### PROVIDED MATERIAL
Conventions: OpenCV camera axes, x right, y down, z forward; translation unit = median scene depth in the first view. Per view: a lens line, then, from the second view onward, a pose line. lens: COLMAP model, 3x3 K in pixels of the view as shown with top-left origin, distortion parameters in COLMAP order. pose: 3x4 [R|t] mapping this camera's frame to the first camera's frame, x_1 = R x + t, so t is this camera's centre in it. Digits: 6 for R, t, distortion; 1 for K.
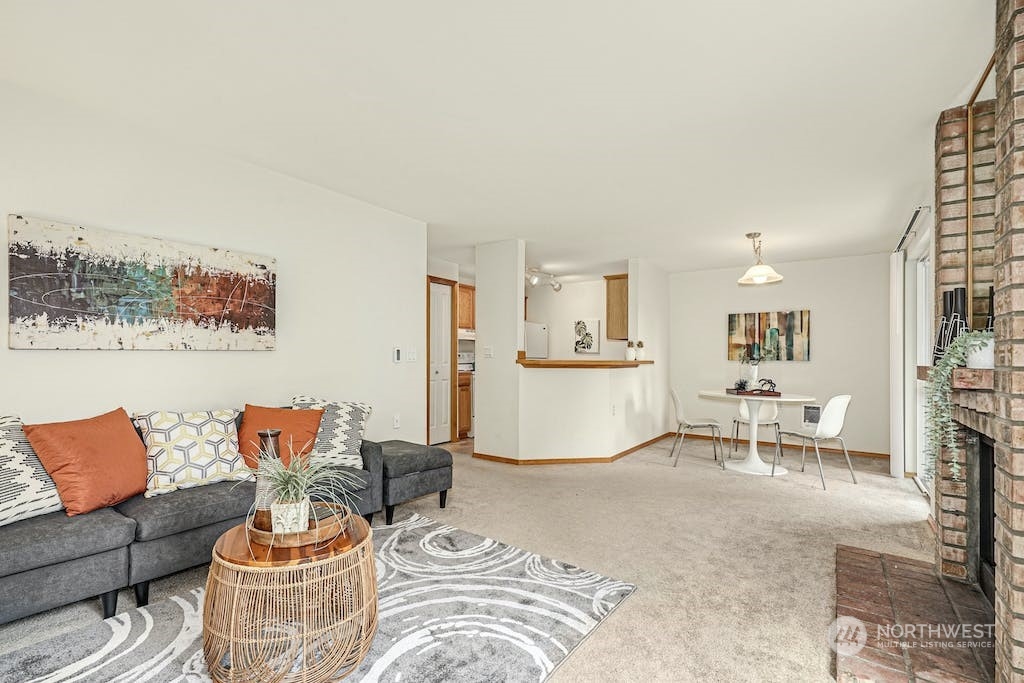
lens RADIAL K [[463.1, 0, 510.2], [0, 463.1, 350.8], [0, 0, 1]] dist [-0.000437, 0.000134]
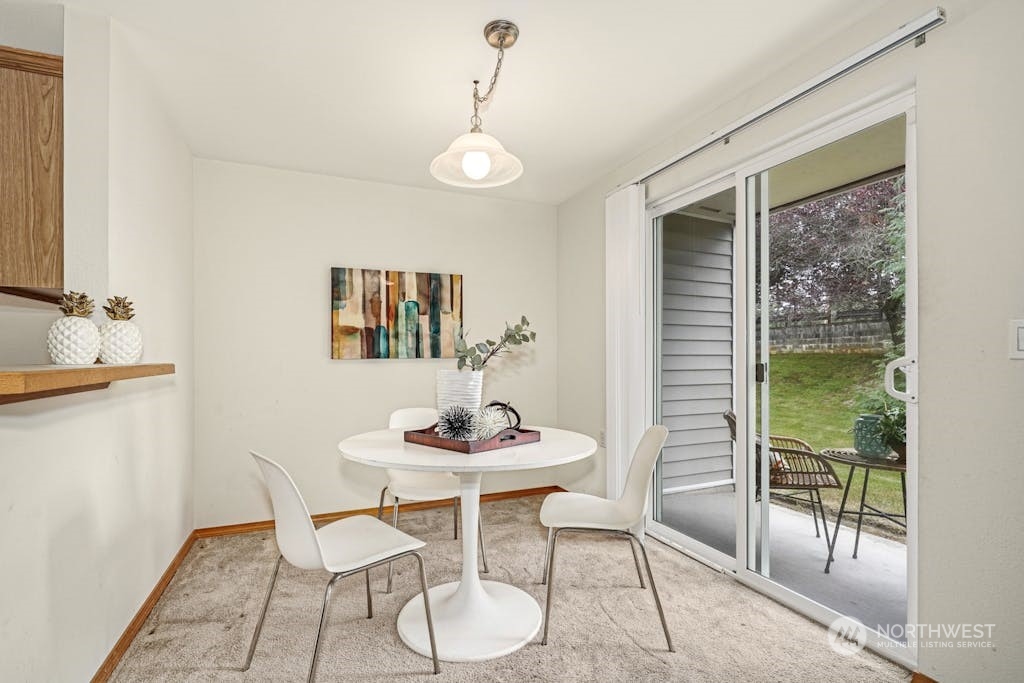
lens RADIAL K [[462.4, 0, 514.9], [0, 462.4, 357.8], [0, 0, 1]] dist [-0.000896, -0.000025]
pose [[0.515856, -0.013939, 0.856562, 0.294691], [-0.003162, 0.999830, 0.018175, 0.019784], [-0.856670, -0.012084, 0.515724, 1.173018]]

### WHAT YOU SHOULD DO
Rewrite the lines above as a two-column CSV with the headers "prompt" and "response", one row for each instruction and its answer. Put each in a single quoted field, turn line breaks into spaces, and leave out the pictures.

### WORKED SOLUTION
prompt,response
"Conventions: OpenCV camera axes, x right, y down, z forward; translation unit = median scene depth in the first view. Per view: a lens line, then, from the second view onward, a pose line. lens: COLMAP model, 3x3 K in pixels of the view as shown with top-left origin, distortion parameters in COLMAP order. pose: 3x4 [R|t] mapping this camera's frame to the first camera's frame, x_1 = R x + t, so t is this camera's centre in it. Digits: 6 for R, t, distortion; 1 for K.","lens RADIAL K [[463.1, 0, 510.2], [0, 463.1, 350.8], [0, 0, 1]] dist [-0.000437, 0.000134] lens RADIAL K [[462.4, 0, 514.9], [0, 462.4, 357.8], [0, 0, 1]] dist [-0.000896, -0.000025] pose [[0.515856, -0.013939, 0.856562, 0.294691], [-0.003162, 0.999830, 0.018175, 0.019784], [-0.856670, -0.012084, 0.515724, 1.173018]]"